The tightness in monetary stance has started to have a higher than envisaged contractionary effect on commercial loans. In addition, macroprudential policy framework has been strengthened to curb personal loan growth. The Committee evaluated the analyses to decompose the impact of demand factors that monetary policy can have an effect, core inflation developments and supply shocks
Echoing the Fed, the TCMB said the recent rises in inflation “are due to transitory factors" and added that “the tightness in monetary stance has started to have a higher than envisaged contradictory effect on commercial loans.”
“Ridiculous move by the CBRT - but not unexpected. Erdogan gets what Erdogan wants. But inflation is rising and yet they are cutting rates. The CBRT is taking a huge risk with the exchange rate” Blubeay's Tim Ash said of the rate cut.
The central bank’s dovish pivot this month had prompted analysts to warn of a “policy mistake” if cuts come too soon, though most predicted they would come before year end. Foreign investors, having had enough of Erdogan's unpredictable authoritariansm, have dumped Turkish assets in recent years due in part to concerns over the political independence of the central bank, given Erdogan ousted its last three governors over a 20-month span due to policy disagreements. A self-described “enemy” of interest rates, Erdogan said in June he spoke to Kavcioglu about the need for a rate cut in August. Last month, he said “we will start to see a fall in rates”.
Commenting on the turkish decision, Capital Economics' Jason Tuvey said that “Erdogan gets his way with surprise rate cut ... We think that further aggressive easing is likely over the next year. A few factors seem to have swayed the central bank to commence an easing cycle today. The first is the further decline in core inflation last month, to 16.8% y/y – CBRT Governor Sahap Kavcioglu had recently emphasised the ‘importance of core inflation indicators’ when determining the monetary policy stance.”

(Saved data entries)
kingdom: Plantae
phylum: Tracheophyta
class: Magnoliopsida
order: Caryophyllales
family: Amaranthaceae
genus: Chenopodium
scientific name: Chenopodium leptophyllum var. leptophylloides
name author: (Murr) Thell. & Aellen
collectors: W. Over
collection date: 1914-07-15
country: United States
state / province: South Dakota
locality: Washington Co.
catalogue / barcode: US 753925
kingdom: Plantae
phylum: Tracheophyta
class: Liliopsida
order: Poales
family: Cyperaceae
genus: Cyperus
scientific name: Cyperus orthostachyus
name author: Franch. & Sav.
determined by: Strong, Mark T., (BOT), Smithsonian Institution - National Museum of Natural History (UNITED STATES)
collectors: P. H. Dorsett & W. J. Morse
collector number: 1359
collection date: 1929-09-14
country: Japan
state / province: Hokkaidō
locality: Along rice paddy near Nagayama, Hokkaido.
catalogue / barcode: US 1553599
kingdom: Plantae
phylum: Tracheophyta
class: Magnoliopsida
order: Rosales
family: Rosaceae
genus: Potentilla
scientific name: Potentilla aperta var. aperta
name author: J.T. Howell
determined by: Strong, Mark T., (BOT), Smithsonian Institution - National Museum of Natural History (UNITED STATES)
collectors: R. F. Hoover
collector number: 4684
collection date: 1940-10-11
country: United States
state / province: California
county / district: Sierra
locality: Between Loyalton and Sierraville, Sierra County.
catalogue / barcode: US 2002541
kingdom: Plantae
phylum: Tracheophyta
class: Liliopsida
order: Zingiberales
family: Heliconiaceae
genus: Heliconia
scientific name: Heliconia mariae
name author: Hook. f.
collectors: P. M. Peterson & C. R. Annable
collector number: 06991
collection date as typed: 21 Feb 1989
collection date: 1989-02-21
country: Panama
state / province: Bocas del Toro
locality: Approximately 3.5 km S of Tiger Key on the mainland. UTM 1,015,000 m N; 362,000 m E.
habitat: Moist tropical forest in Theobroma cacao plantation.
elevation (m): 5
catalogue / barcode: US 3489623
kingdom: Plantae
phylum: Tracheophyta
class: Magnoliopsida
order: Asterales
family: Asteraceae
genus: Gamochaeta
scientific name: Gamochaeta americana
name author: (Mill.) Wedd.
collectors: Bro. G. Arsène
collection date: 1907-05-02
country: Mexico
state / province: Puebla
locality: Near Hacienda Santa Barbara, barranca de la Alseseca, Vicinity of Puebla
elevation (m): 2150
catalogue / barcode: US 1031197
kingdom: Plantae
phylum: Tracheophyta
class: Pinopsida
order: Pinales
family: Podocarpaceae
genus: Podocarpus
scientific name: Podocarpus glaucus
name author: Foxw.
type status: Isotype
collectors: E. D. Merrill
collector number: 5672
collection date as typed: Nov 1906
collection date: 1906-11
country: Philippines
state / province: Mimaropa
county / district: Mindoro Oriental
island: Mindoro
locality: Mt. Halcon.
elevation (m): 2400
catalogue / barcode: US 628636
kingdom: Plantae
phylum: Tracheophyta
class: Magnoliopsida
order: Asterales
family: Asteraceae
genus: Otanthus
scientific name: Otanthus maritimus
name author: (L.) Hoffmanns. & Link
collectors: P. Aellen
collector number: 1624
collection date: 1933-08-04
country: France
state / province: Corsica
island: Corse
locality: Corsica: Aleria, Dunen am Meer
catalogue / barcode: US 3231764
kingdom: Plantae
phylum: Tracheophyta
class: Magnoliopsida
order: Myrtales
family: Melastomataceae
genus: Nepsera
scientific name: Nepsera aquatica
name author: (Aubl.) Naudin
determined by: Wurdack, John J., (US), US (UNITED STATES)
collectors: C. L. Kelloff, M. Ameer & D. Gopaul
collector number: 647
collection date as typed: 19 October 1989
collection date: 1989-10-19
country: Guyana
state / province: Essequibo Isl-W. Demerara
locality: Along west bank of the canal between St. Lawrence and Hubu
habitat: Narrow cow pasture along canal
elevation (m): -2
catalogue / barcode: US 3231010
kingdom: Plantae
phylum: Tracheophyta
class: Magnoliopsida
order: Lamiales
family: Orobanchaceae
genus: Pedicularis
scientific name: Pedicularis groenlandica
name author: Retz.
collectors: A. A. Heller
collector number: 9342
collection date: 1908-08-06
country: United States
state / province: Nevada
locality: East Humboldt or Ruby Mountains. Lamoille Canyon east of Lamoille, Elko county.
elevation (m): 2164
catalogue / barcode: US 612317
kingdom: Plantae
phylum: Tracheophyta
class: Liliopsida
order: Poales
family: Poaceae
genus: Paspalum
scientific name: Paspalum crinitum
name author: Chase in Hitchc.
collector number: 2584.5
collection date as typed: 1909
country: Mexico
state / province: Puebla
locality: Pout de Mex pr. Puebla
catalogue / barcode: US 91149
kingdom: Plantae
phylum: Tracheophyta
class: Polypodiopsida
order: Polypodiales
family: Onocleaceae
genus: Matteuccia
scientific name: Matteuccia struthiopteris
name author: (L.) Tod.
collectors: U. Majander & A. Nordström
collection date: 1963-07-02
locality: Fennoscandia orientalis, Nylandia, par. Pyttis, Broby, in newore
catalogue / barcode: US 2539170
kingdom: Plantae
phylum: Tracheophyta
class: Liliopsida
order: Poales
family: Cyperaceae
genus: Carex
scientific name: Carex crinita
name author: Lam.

List of tasks.
1. In the excerpt on the Turkish central bank's rate cut, over what span of time did Erdogan oust the bank's last three governors?
2. Write what comes next in the excerpt on the Turkish central bank's rate cut, starting after its final sentence.
The data was taken from a different source than the excerpt.

Expected results.
1. A 20-month span.

2.
“The second is that policymakers seem to be concerned about the impact of the tight policy stance on activity. The latest hard activity figures showed that the economy made a soft start to Q3. Finally, Mr. Kavcioglu will have been well aware of what happened to previous CBRT governor’s that defied President Erdogan’s desire for rate cuts and may have moved on policy to save his job
The lira tumbled as much as 1.5% and stood at 8.76 against the dollar after earlier touching an all time low of 8.80. Depreciation brings further inflation in Turkey due to imports priced in hard currencies, but according to "Erdoganomics", lower rates lead to lower inflation in a revolutionary overhaul of conventional monetary thinking.
“People were set up to be short the currency, there were the comments you had from Erdogan and the whole story of the conflict with the central bank. Obviously the currency has weakened and it will weaken further, but I don’t think you are going to see it blow up completely because there was some positioning for this” said Peter Kisler, emerging markets portfolio manager at Trium Capital. Investor jitters had led to a more than 4% currency devaluation this month.